Las ascuas se apagaron mojadas por la escharcha caída en un crepúsculo con oros cohibidos y un tímido silbido sonó como una jarcha allí donde Ziryab tañía sus sonidos.
El humo de aquel fuego subió con frenesí a un cielo enladrillado de olvidos y saudades y el orto en glaciación de velo andalusí fraguó en tornos de hielo los barros almohades.
Ardió la llama viva y el alma se apagó, murió el ardor primero, vivió el frío final y todo fue ceniza que el viento se llevó por un lecho sin agua, con humo en su caudal.
Murió la llama lenta tras un largo declive flamígero de un ciclo cismático de imanes: el agua del bautismo que ardía en el aljibe deshizo los espectros de campos de arrayanes.
Los mármoles romanos allá en la judería irguieron una historia de opuestos capiteles, la Venus bajo tierra detuvo la agonía que muere en las colmenas del Cristo de las Mieles.
Las ánforas morunas guardaron el vacío de un tiempo de fragancias que se ha llevado el tiempo, la esencia de un olor que pasa como el río, el ritmo de un incienso que huele a contratiempo.
Y quiso Dios tocar arpegios de vihuelas de cantes que abismaron acústicos excesos, pues todo al fin y al cabo gritaba en las esquelas que había en el ajuar hundido de Tartesos.
Al vértice del cerro de Baal y Astarté rescoldos de un infierno quemaron los conjuros de un pueblo traspasado por clavos de una fe que hincaron en la luz barrocos claroscuros.
Fenicios que vivieron con Dios en las afueras, helenos, turdetanos, los hijos de Cartago, los túneles cubiertos del Patio de Banderas… Así ha pasado todo, como se seca un lago.
La vieja Ispal, Isbilya… y Serva la Barí cantaron con sus crótalos un largo manguindoi con gritos del gitano que alguna vez yo fui y aludes de la nieve que casi siempre soy.
Las tropas de Escipión, el héroe africano, dejaron un mosaico de huellas del imperio: la gloria de Trajano, la póstula de Adriano y el son de la Centuria detrás de su misterio.
La úndecima ciudad -según dijera Ausonio- de todos los dominios de Roma por la Tierra fue un humo pasajero que puso testimonio al sueño de admirar la luz que nos destierra.
Los vándalos se fueron por un puente de Barcas que trajo al Nazareno de aquella orilla a ésta y allá, por San Gonzalo, quedaron los tetrarcas que no supieron nunca que Cristo es nuestra apuesta.
Ya todo terminó: pasó la Reconquista.
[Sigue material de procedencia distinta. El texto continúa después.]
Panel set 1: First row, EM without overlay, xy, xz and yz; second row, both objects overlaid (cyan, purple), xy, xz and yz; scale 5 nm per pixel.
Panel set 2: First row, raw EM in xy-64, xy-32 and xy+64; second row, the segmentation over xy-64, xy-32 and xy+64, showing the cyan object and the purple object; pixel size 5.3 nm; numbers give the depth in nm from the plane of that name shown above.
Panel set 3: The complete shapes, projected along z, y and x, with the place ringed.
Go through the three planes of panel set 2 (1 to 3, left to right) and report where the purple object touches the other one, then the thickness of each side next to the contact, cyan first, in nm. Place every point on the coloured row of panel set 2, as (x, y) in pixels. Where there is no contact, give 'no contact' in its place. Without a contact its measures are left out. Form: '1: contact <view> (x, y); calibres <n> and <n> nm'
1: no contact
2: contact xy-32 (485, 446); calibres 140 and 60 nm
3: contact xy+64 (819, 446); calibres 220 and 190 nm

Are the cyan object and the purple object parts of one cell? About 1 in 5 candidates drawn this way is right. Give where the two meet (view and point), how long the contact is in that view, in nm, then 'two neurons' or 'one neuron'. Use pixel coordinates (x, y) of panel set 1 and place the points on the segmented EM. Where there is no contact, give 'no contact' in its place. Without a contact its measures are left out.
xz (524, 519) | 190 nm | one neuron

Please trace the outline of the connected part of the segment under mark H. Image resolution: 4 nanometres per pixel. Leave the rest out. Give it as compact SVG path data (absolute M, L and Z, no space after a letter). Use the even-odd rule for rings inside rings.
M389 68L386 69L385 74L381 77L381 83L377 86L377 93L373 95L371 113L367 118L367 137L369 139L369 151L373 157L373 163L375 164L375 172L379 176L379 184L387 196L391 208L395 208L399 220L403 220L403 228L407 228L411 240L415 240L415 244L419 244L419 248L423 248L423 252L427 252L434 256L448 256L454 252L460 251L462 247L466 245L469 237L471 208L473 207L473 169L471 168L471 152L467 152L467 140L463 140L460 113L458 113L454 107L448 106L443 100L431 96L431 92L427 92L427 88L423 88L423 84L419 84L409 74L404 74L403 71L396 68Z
Un año más la luna por dentro fue menguando. Sevilla se acabó, su muerte ya está lista. El humo le entregó su llave a San Fernando.
Las jíjaras de sol endulzan la alborada. ¿A dónde encontraremos los huesos que perdimos? ¿Irán en carabelas al mar que acaba en nada o habrán llegado a un mundo que guarda lo que fuimos?
Hay árboles impresos en alas de palomas que vuelan en las hojas difuntas de la hoguera y el vuelo llegará, por cúspides y lomas, al sur de la marisma con voz de primavera.
Pasaron por la torre las horas del revés y fuimos humo blanco con sueños de adelanto. La espera fue vapor del algún Pentecostés, un largo caminar al Espíritu Santo.
La lumbre de una chispa se consteló en congerie y quiso ser perpetua, mas fue una lamparilla efímera en palacio, eterna a la intemperie: así es la historia antigua del caos de Sevilla.